WOMBAT writes out such file in each simulation run, i.e. if RandomSeeds exists, it is overwritten with a new pair of numbers !

6.5.6 File SubSetsList

For a run with option --itsum, WOMBAT expects to read a list of names of files with results from subset analyses in a file with the standard name SubSetsList. This has generated by WOMBAT (see 7.3.9) if the part analyses have been carried out using WOMBAT, but may need editing. In particular, if a weighted summation is required, the default weights of ‘1.000’, need to be replaced ‘manually’ by appropriate values, selected by the user !
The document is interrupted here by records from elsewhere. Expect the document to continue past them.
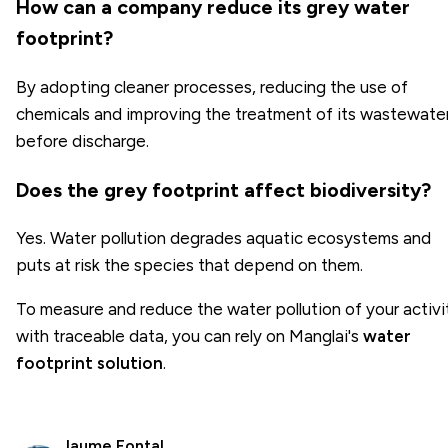
How can a company reduce its grey water
footprint?
By adopting cleaner processes, reducing the use of
chemicals and improving the treatment of its wastewate
before discharge.
Does the grey footprint affect biodiversity?
Yes. Water pollution degrades aquatic ecosystems and
puts at risk the species that depend on them.
To measure and reduce the water pollution of your activi
with traceable data, you can rely on Manglai's
water
footprint solution
.
Jaume Fontal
6.5.7 File(s) Pen*(.dat) File PenTargetMatrix

For penalty options COVARM and CORREL a file with this name must be supplied which gives the shrinkage target. This must be a positive definite matrix. The file should be a plain text file and contain the elements of the upper triangle of the matrix. It is read in ‘free’ format, i.e. variable numbers of elements per line are allowed. File PenBestPoints.dat

A run with the option --valid expects to read sets of estimates from a file with this name. This is generated by WOMBAT when penalized estimation is specified, but can be edited to suit or generated by other means. For each tuning factor, it should contain:

A line with the tuning factor (realvariable) at the beginning
The elements of the upper triangle of estimate the residual covariance matrix (or equivalent) for this tuning factor. This is read in ‘free’ format, i.e. can be given over as many lines suitable.
Starting on a new line: The elements of the upper triangle of estimate the genetic covariance matrix (or equivalent) for this tuning factor. Again, this is read in ‘free’ format.